**Data**

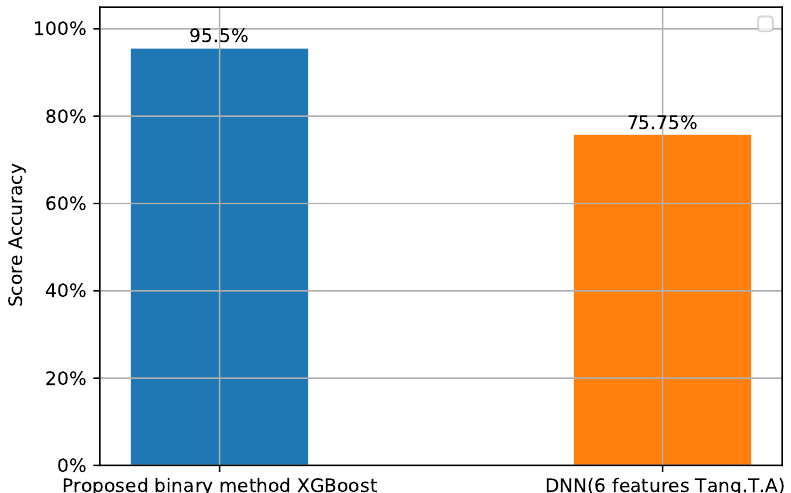
Figure 6. Accuracy score is measured in order to evaluate the performance of the proposed XGBoost model against the Deep Neural Networks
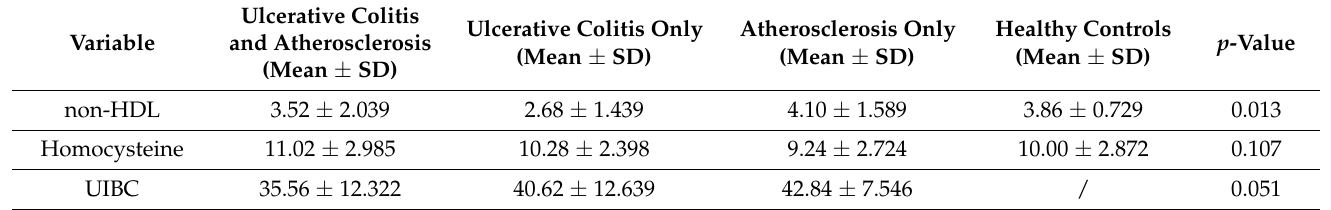
Table 2. The difference in non-HDL, homocysteine, and UIBC between the four study groups.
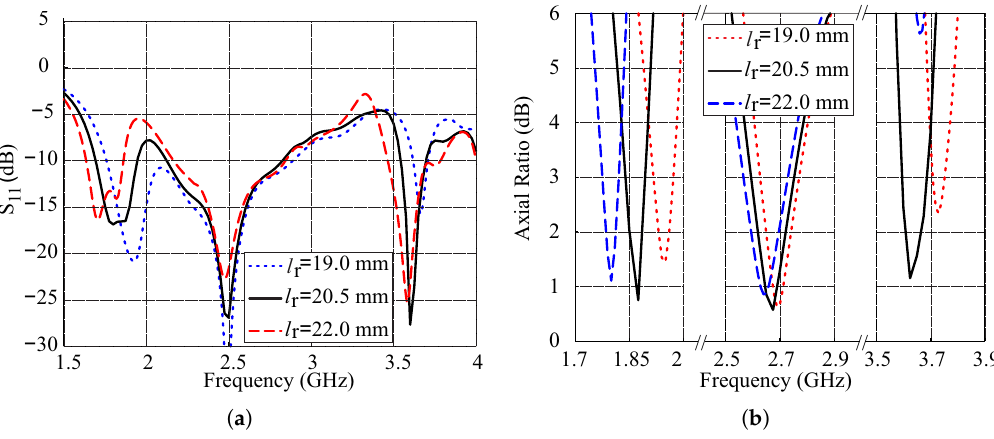
Figure 7. Simulated effects of variations in length l r of the SMR: ( a ) Reflection coefficients; ( b ) Axial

**Exercise brief**
From the first line to the last, transcribe the listing exactly; skip the pictures.

**Reply**
Figure 6. Accuracy score is measured in order to evaluate the performance of the proposed XGBoost model against the Deep Neural Networks
Table 2. The difference in non-HDL, homocysteine, and UIBC between the four study groups.
Figure 7. Simulated effects of variations in length l r of the SMR: ( a ) Reflection coefficients; ( b ) Axial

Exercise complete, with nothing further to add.